Con l’avvento dell’agricoltura e l’introduzione di carboidrati amidacei, il nostro metabolismo, abituato al digiuno prevalente, si è trovato ad affrontare un cambiamento biochimico dovuto al passaggio da un’alimentazione basata su proteine e grassi a una prevalenza di glucidi (carboidrati).

Cosa succede se si mangiano troppi carboidrati?

“Il glucosio introdotto con gli alimenti e non utilizzato viene immagazzinato sotto forma di glicogeno nei muscoli e/o nel fegato.

Cosa succede quando le riserve di glicogeno nei muscoli e nel fegato sono saturate, ma vi sia ancora iperglicemia?

Il glucosio in eccesso viene trasformato in acido palmitico, grasso saturo a catena lunga. L’acido palmitico si lega a una molecola di glicerolo e forma una lipoproteina chiamata VLDL (very low density lipoprotein). Il fegato rilascia le VLDL affinché il grasso che contengono possa essere usato a scopo energetico o immagazzinato nel tessuto adiposo.

L’acido palmitico riduce la sensibilità alla leptina: l’ipotalamo, dove si trova il centro della sazietà, non sentendo più la presenza di leptina, non ci dà il senso di sazietà che consegue all’ingestione del cibo. Si rimane affamati nonostante l’iperglicemia e si continua a mangiare ben oltre i nostri bisogni.

Quindi: l’acido palmitico, prodotto dai carboidrati in eccesso, causa insensibilità (resistenza) del cervello (ipotalamo in particolare) alla leptina”. In sostanza, semplificando, alla lunga più si mangia e più si mangerebbe”.

La svolta

Nelle nostra abitudini alimentari, per sfuggire a grasso e infiammazione silente, (cioè apparentemente senza sintomi), le parole d’ordine dovrebbero diventare: insulina bassa!
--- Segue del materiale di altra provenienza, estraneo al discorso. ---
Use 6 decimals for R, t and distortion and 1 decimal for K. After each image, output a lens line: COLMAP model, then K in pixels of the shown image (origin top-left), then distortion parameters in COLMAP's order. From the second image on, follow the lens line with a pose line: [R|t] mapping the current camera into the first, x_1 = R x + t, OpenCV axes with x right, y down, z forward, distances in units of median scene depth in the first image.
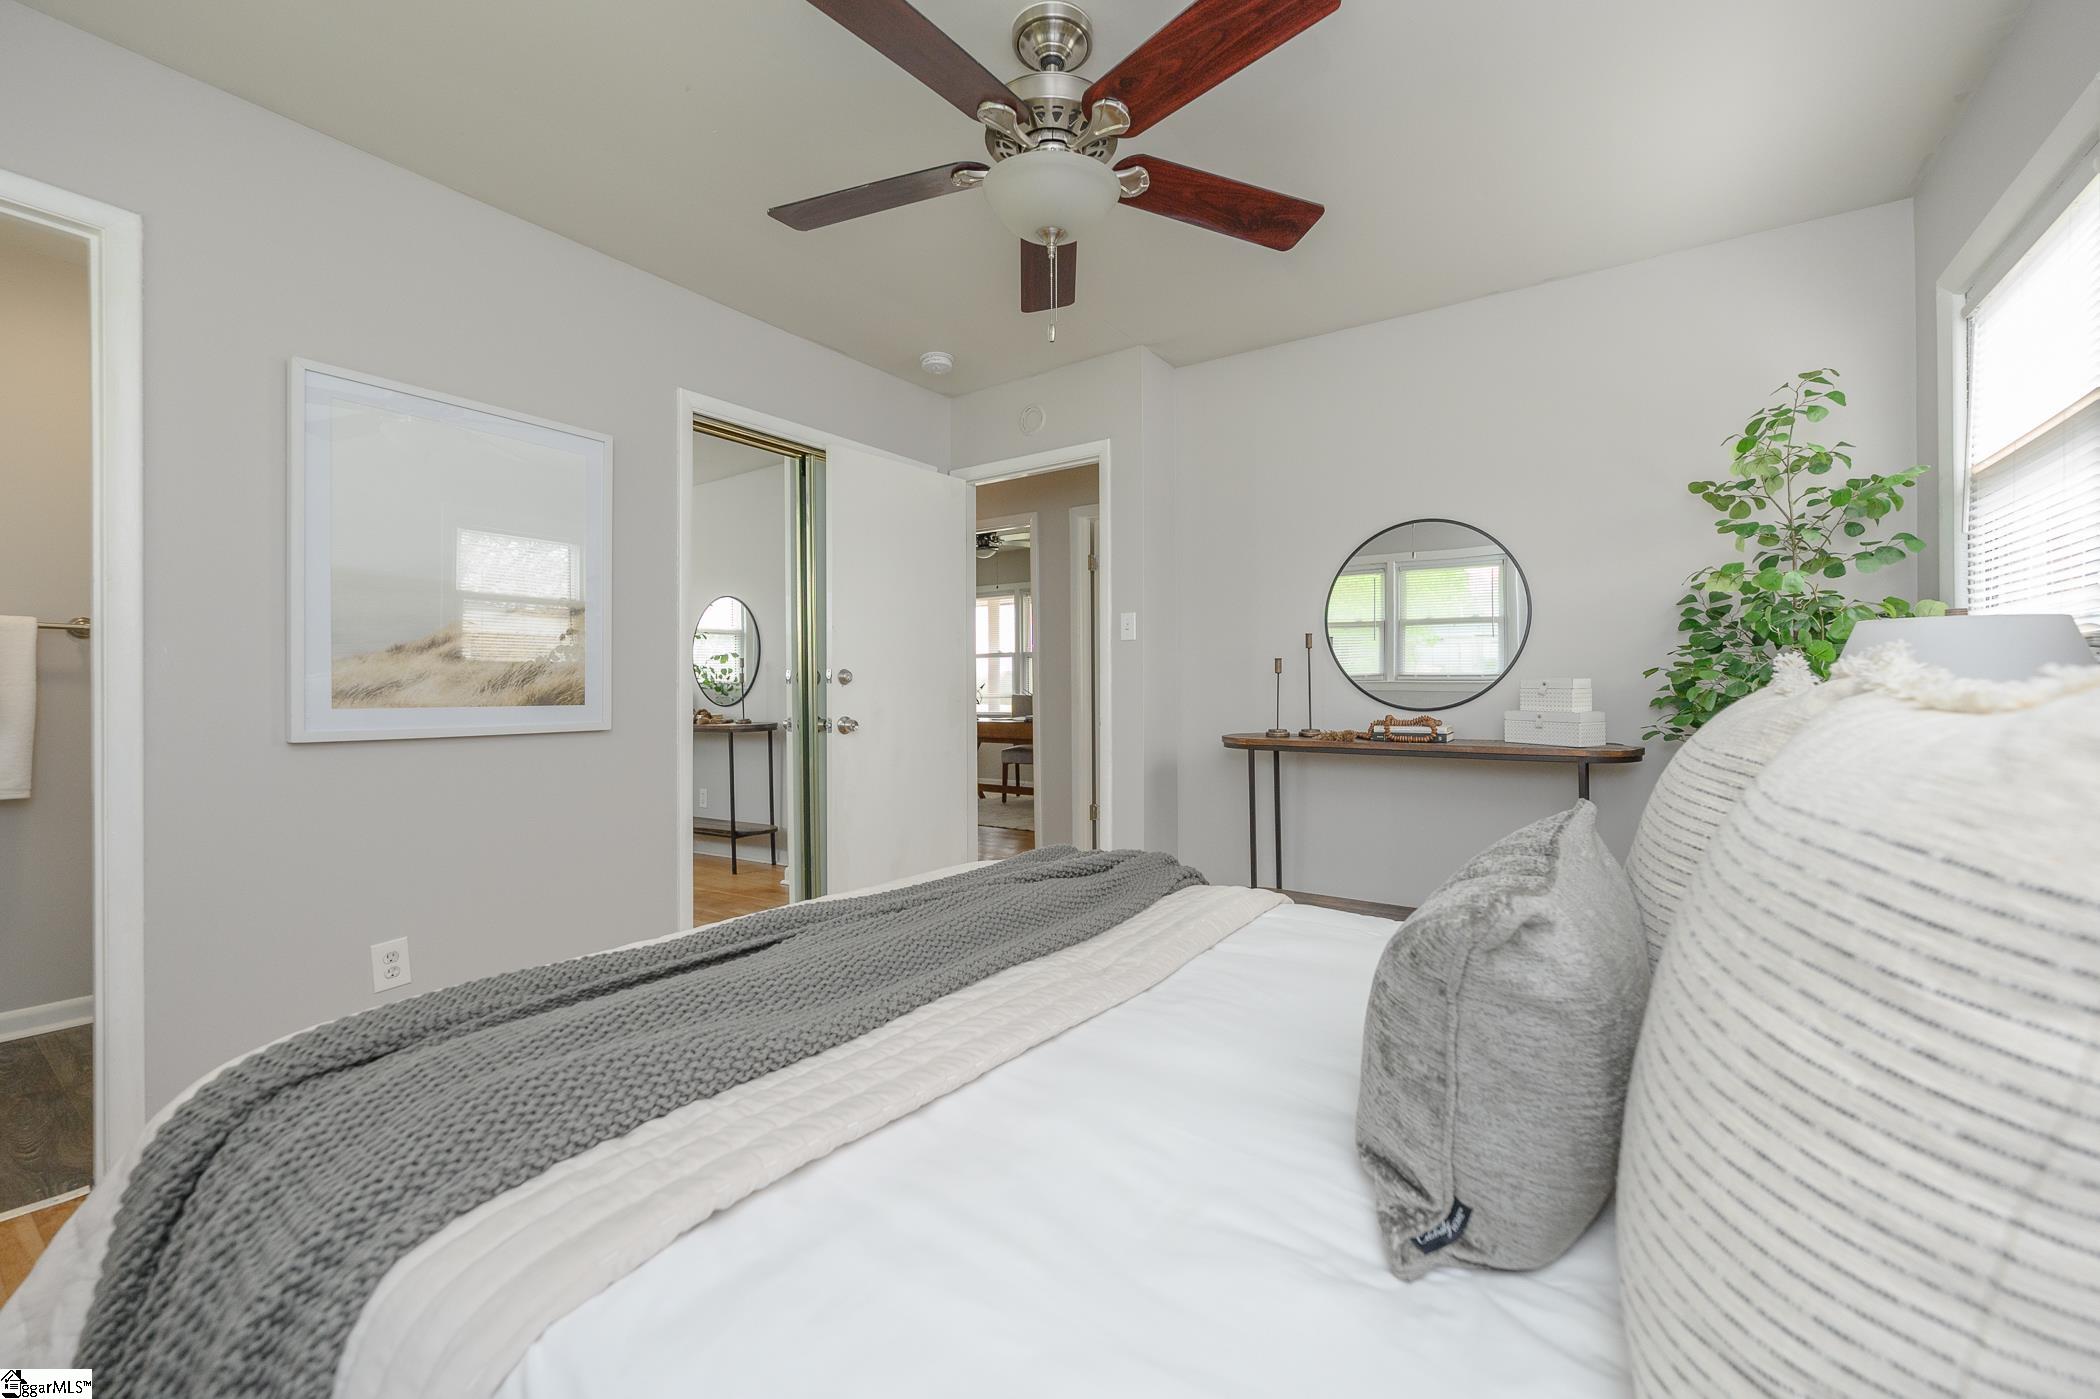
lens RADIAL K [[866.8, 0, 1041.3], [0, 866.8, 695.7], [0, 0, 1]] dist [-0.000703, 0.000164]
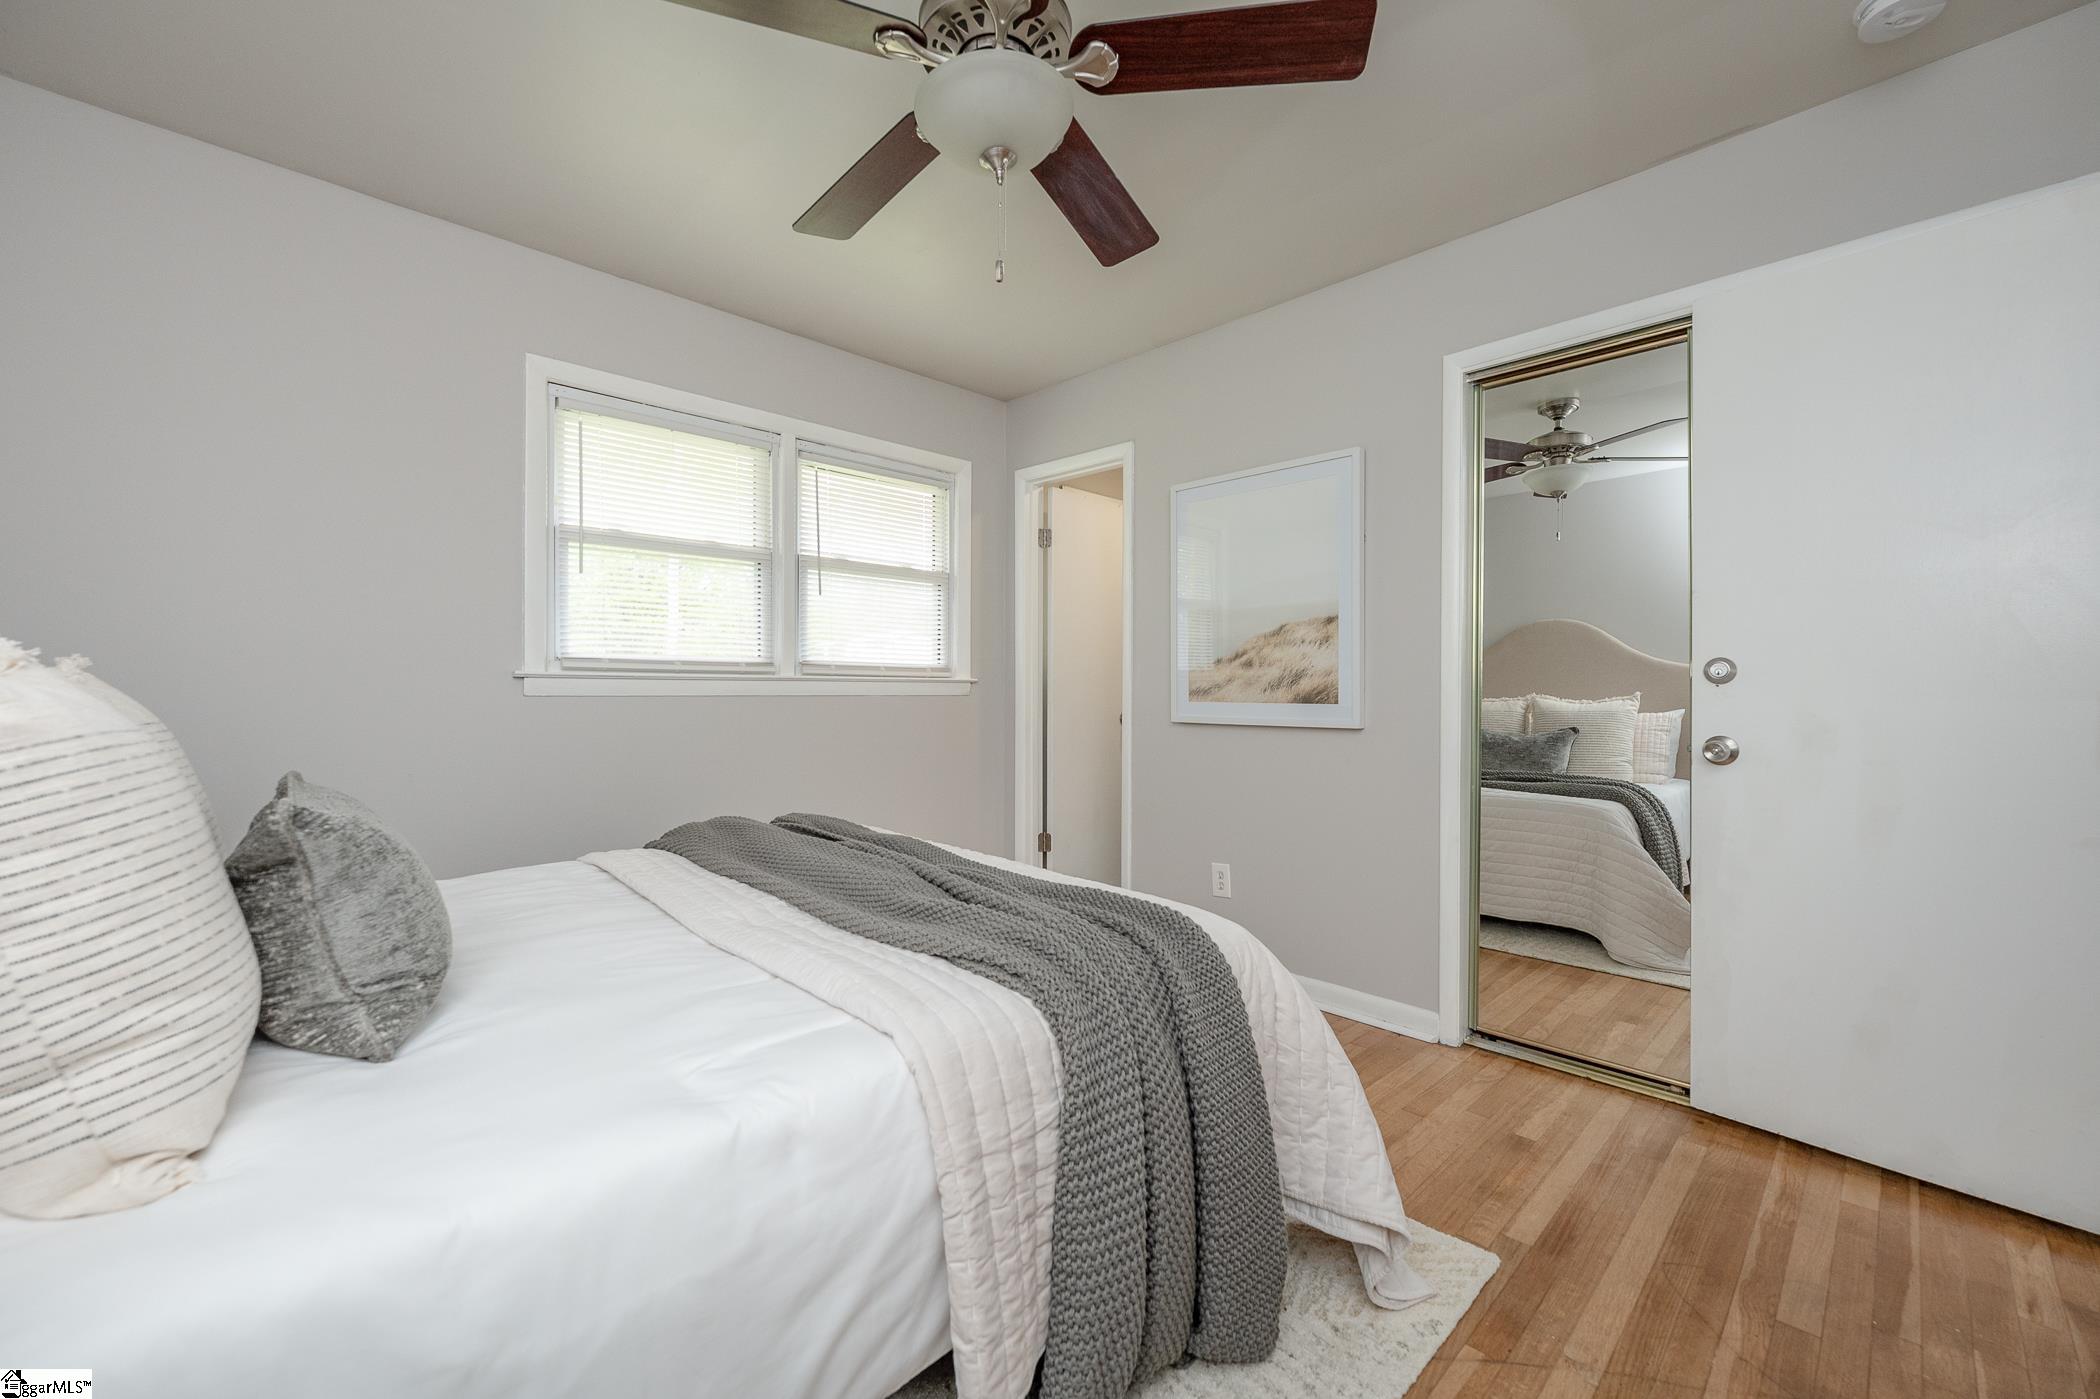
lens RADIAL K [[866.8, 0, 1047.5], [0, 866.8, 691.0], [0, 0, 1]] dist [-0.000703, 0.000164]
pose [[-0.222676, 0.000348, -0.974892, 0.696213], [-0.010227, 0.999944, 0.002693, -0.005428], [0.974839, 0.010570, -0.222660, 1.002445]]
Limitare drasticamente l’assunzione di carboidrati e trascorrere gran parte delle giornate con un basso livello glicemico è la soluzione a quella fatica di vivere, difficile da definire ma che porta con sé una gran varietà di disturbi, dai meno gravi ai più importanti: stanchezza cronica, senso di allarme interiore, dolori vari, difficolta a dormire e/o a digerire, …

Occorre rivedere le proprie abitudini,  per trovare il compromesso tra il piacere “della tavola” e la salute.
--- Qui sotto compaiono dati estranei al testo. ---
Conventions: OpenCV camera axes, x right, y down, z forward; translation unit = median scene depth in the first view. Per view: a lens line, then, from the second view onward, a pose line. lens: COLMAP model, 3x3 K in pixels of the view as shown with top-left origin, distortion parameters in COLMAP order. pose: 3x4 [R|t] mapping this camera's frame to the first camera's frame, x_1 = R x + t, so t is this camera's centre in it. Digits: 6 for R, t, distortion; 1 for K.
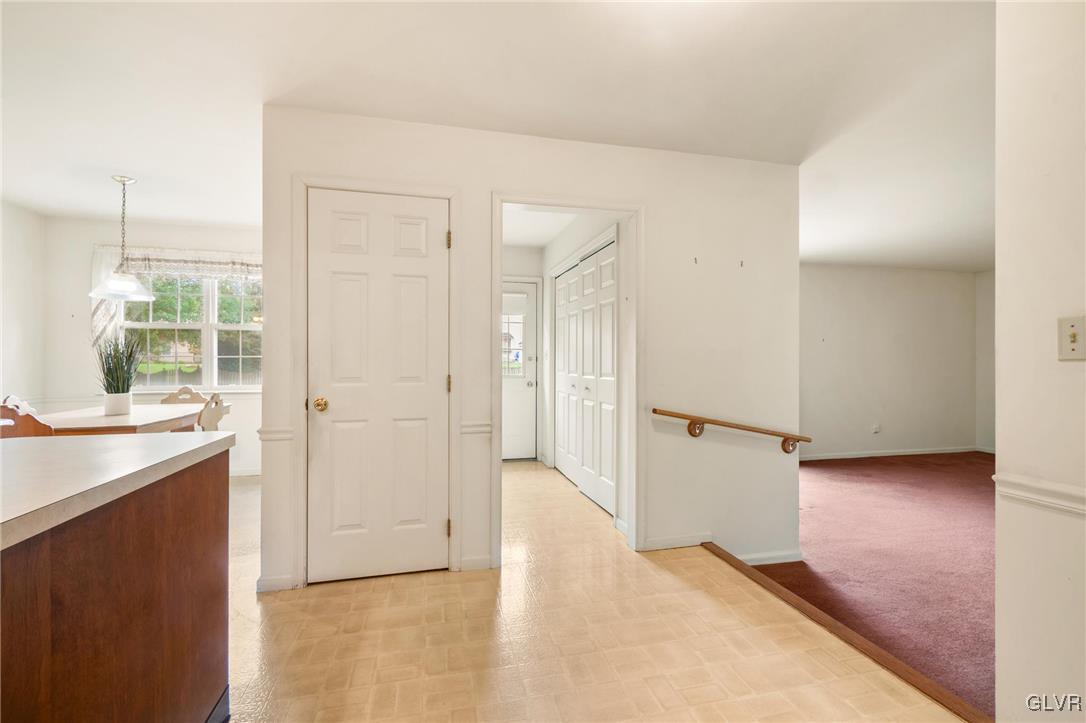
lens RADIAL K [[487.8, 0, 543.0], [0, 487.8, 362.2], [0, 0, 1]] dist [0.008855, -0.003938]
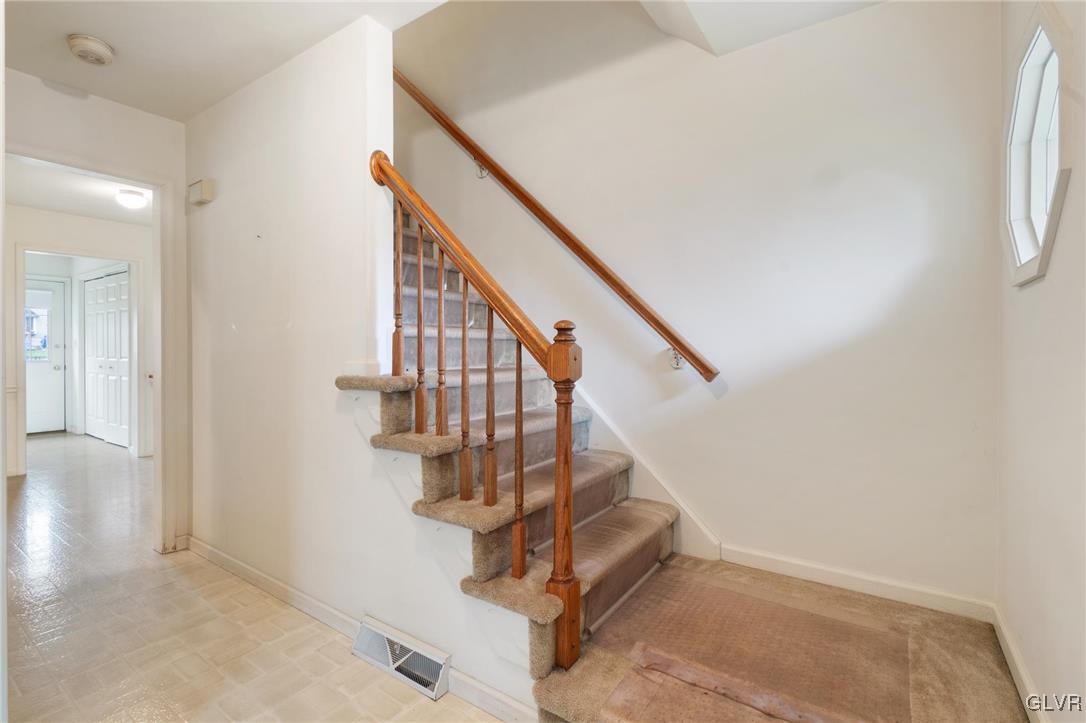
lens RADIAL K [[487.8, 0, 538.7], [0, 487.8, 355.2], [0, 0, 1]] dist [0.008855, -0.003938]
pose [[0.742400, -0.007650, 0.669913, 0.048426], [0.000319, 0.999939, 0.011065, 0.001772], [-0.669957, -0.008001, 0.742357, -0.723026]]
Una giusta attività fisica (indispensabile) e una opportuna integrazione, oltre naturalmente a un attento regime alimentare,  rimangono due alleati fondamentali per la riduzione del grasso in eccesso e per il mantenimento del pesoforma, un regalo per la propria autostima e soprattutto per la propria salute, presente e futura.